Visit Britain, the British tourism organization, is distributing a map of the locations (from the film version and the much-loved 1995 BBC adaptation), and has loaded visitbritain.com with film-related information. Likewise, the East Midlands region, which is home to Lincolnshire, Derbyshire, and the Peak District, where most of P&P was shot, created its own website, visitprideandprejudice.com.

Finally, Austen aficionados won't want to leave England without stopping at two attractions: the Jane Austen Centre, in Bath (011-44/1225-443000, janeausten.co.uk, $10.50), and Jane Austen's House and Museum, in the village of Chawton, a mile from Alton, which is only a half-hour train ride from London (011-44/1420-83262, jane-austens-house-museum.org.uk, $8). The former explores Austen's time in Bath; the latter is the house where she lived from 1809 to 1817--and where she finished Pride & Prejudice.

1. March of the Penguins

It's the year's big success story--and there's a new star on the adventure travel circuit

There was no such thing as a blockbuster documentary before Fahrenheit 9/11 came out in 2004. Now there's another, and it couldn't be more different. French director Luc Jacquet and his crew spent 13 months deep within Antarctica filming March of the Penguins. It has grossed $73 million, and forever anthropomorphized everyone's favorite formally dressed bird.

Each year, thousands of emperor penguins abandon the ocean waters and waddle hundreds of miles inland. Once at their breeding ground, they find a partner to monogamously mate with. When the female lays an egg, it's passed to the father, who cares for it (amid 100-mph winds and in temperatures 70 degrees below zero) while the mother makes the brutal walk home, returning two months later with food stored in her belly for her chick. The father, by then starving and cold, heads back to the water and waits to be reunited with the mother and their baby, who follow soon after.
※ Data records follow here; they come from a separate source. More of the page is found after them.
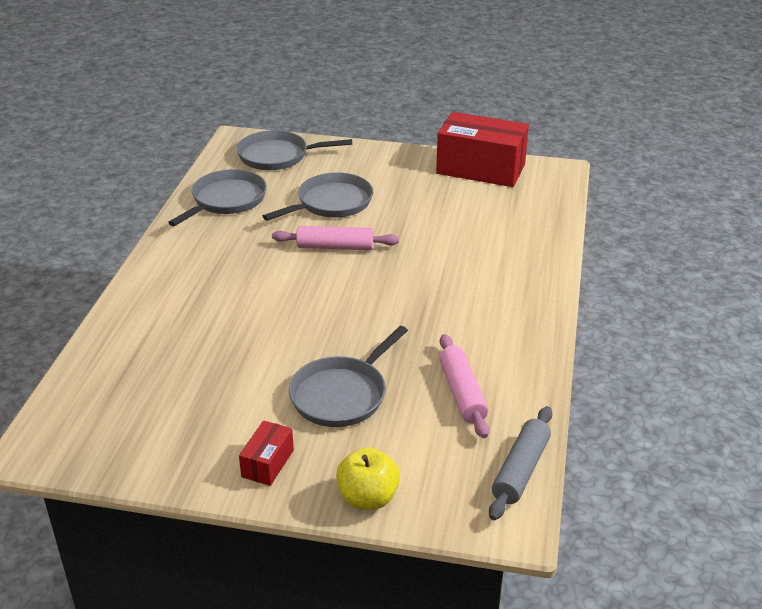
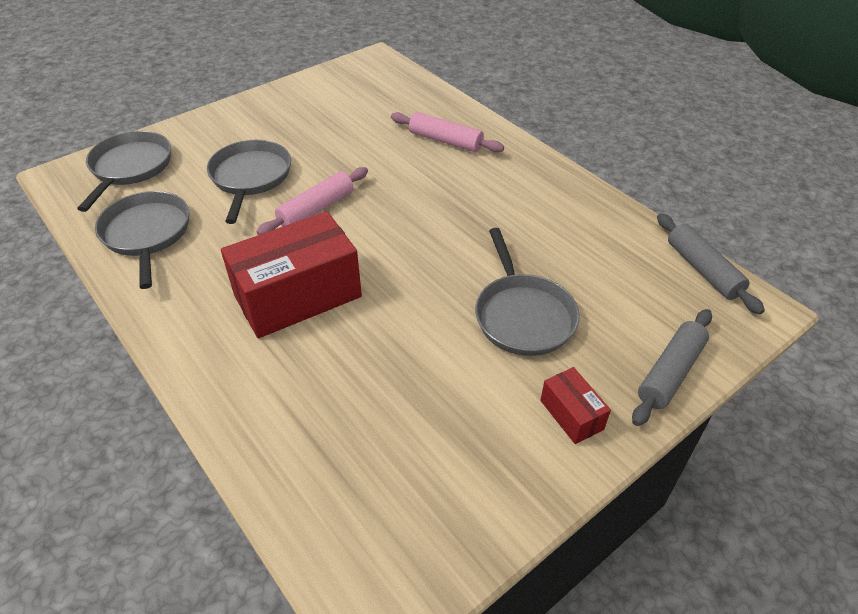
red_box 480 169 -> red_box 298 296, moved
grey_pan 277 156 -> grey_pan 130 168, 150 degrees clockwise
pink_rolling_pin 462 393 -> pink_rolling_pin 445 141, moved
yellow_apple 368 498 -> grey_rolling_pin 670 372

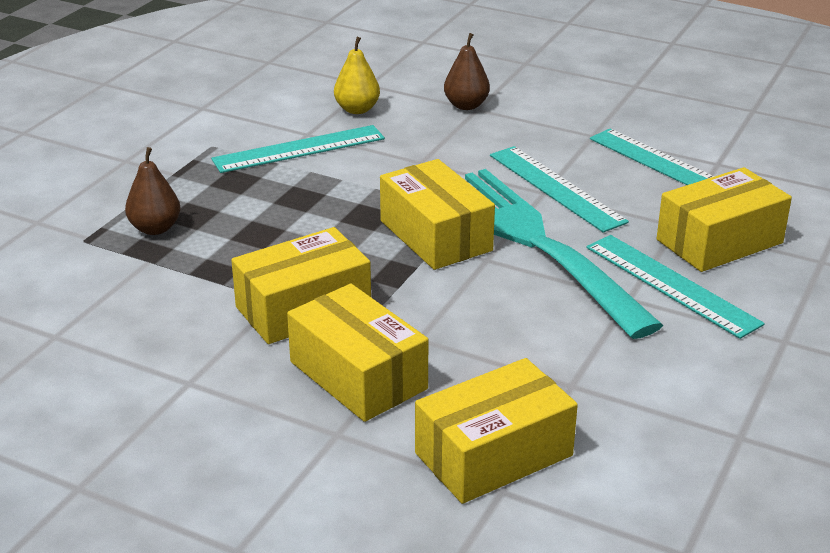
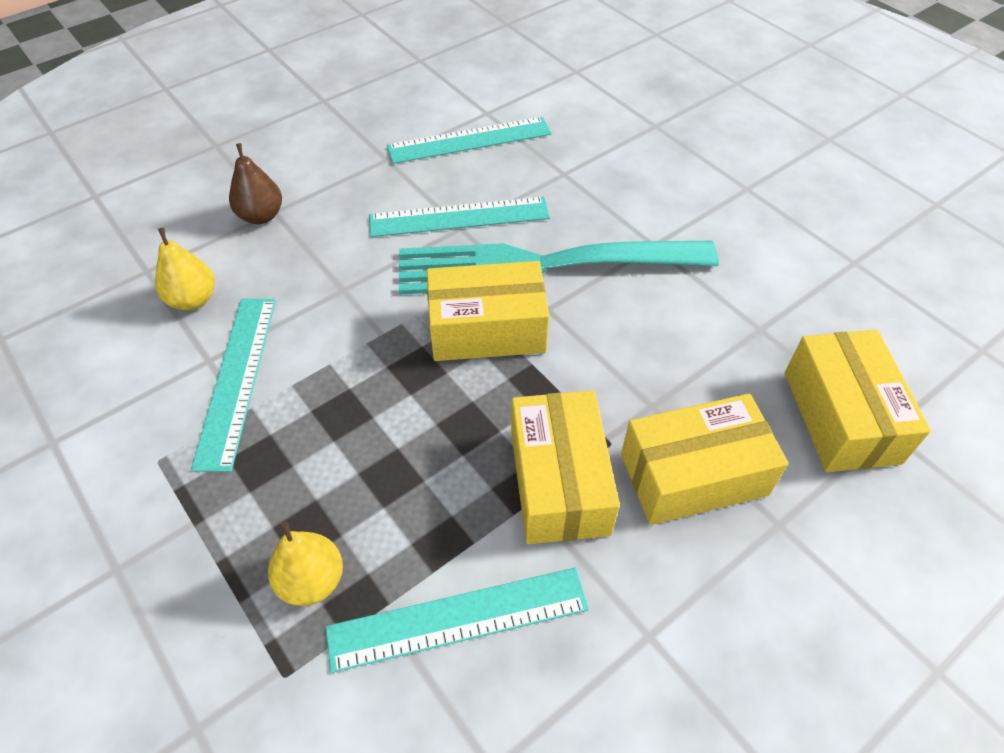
brown_pear 155 228 -> yellow_pear 312 580
yellow_box 719 241 -> none
turquoise_ruler 671 285 -> turquoise_ruler 458 618, moved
Spotting emperor penguins in person is wildly expensive, since the majority live inside the Antarctic Circle, far from the peninsula where the bulk of tour operators go. "Mating occurs in the most remote and inaccessible place on earth," says Denise Landau, executive director of the International Association of Antarctica Tour Operators. "Plus it happens at the beginning of the Antarctic winter, thereby assuring the penguins' privacy." TravelWild Expeditions' 15-day tour goes to where the emperors are, but it starts at $12,000 per person.

Catching a glimpse of other penguin species is much easier. Canadian outfitter G.A.P Adventures runs a 19-day cruise of the Antarctic Peninsula, South Georgia, and the Falkland Islands, for $6,470 per person (it departs from Ushuaia, Argentina, and the price does not include airfare; 800/708-7761, gapadventures.com). You get a shared triple cabin aboard the 108-passenger Explorer, all meals, visits to scientific research stations, shore excursions, and stunning views of king, chinstrap, and gentoo penguins (as well as seals and orcas and other whales). The next two departures are December 11, 2006, and January 16, 2007.
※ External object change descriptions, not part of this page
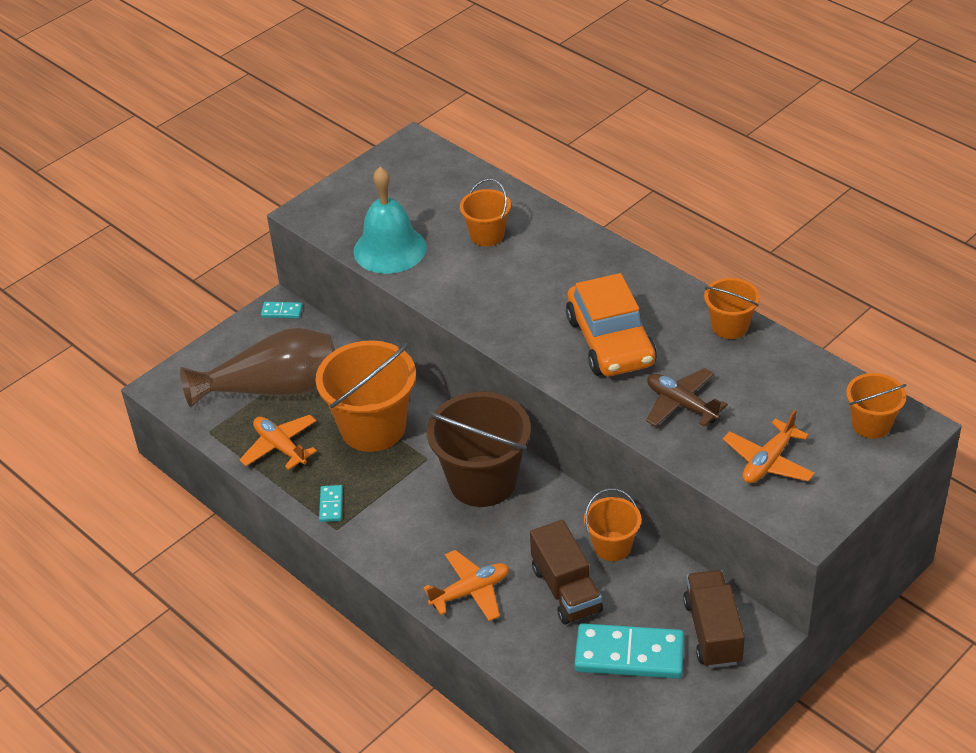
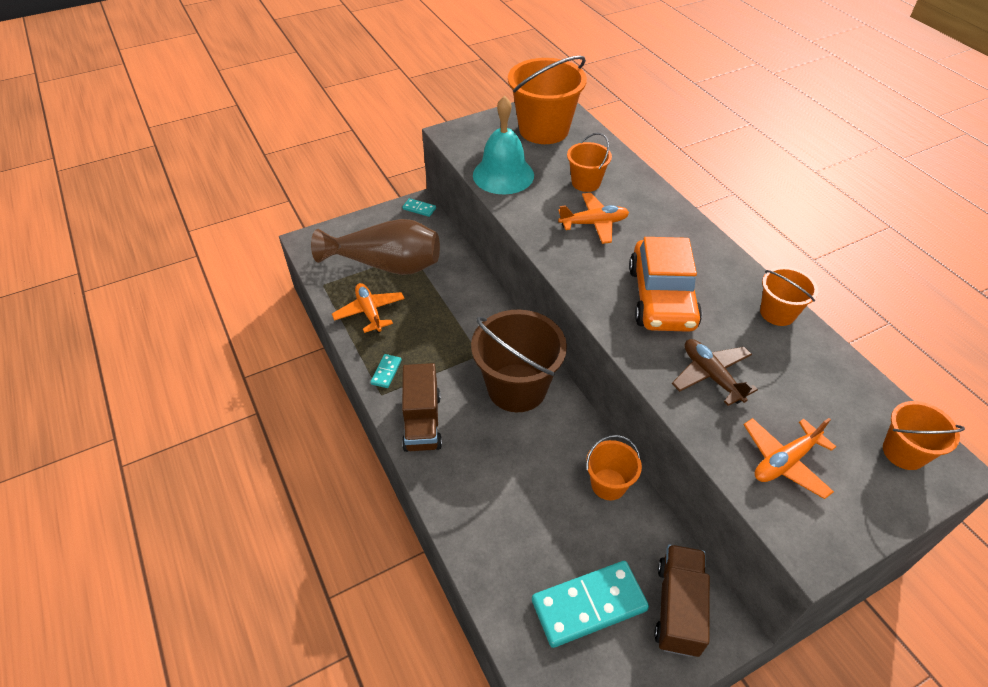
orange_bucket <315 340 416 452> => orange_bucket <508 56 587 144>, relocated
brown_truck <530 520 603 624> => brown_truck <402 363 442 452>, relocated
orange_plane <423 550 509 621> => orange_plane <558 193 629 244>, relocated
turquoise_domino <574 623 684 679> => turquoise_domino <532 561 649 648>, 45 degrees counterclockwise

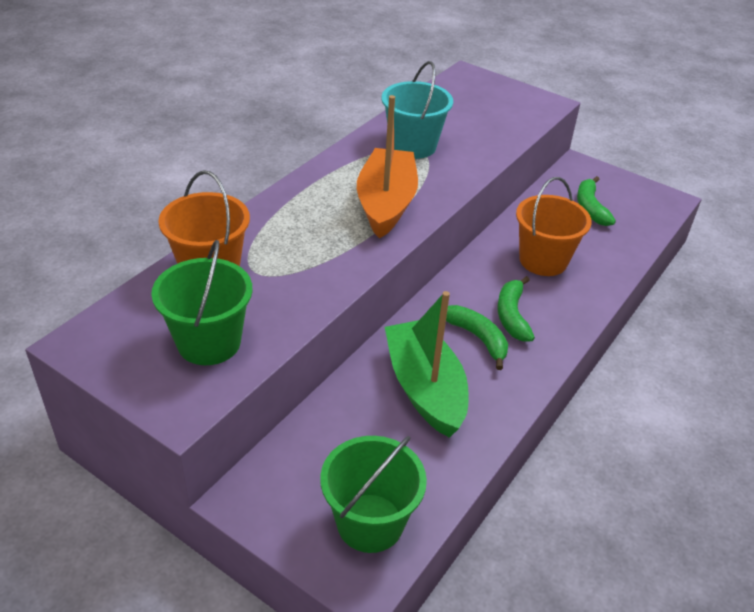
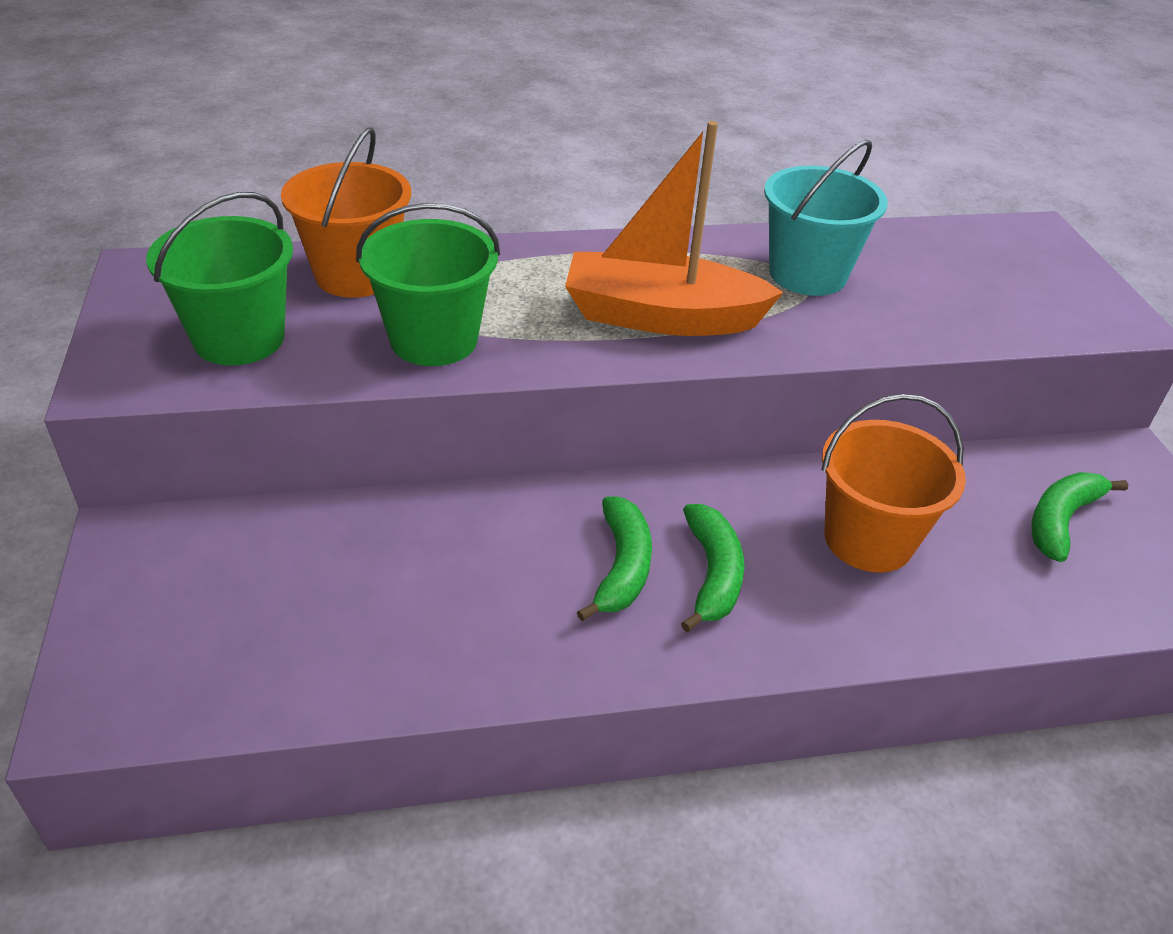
orange_boat <357 95 418 238> => orange_boat <565 121 784 336>, 135 degrees counterclockwise
green_banana <497 276 535 342> => green_banana <681 504 744 632>, 135 degrees clockwise
green_boat <385 291 469 438> => nothing
green_bucket <320 436 427 553> => green_bucket <356 203 500 366>, relocated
To see penguins without the bitter cold--and the expense--visit Australia's Phillip Island Nature Park, 75 miles south of Melbourne. The two-hour, ranger-led Ultimate Penguin Tour leaves at sunset with no more than 15 visitors in a group (011-61-3/5951-2800, penguins.org.au, $45). You go to protected Summerland Beach, where the aptly named "little" penguins--at 13 inches tall, they're the smallest of all 17 species (adult emperors are more than four feet tall)--pass in front of you en route to their burrows. Once the sun sets, you watch them with infrared binoculars. You must not touch them, of course, and photography is forbidden. But the photos in the gift shop benefit penguin conservation--and unlike the March of the Penguins crew, you don't have to worry about frostbite.


Note: This story was accurate when it was published. Please be sure to confirm all rates and details directly with the companies in question before planning your trip.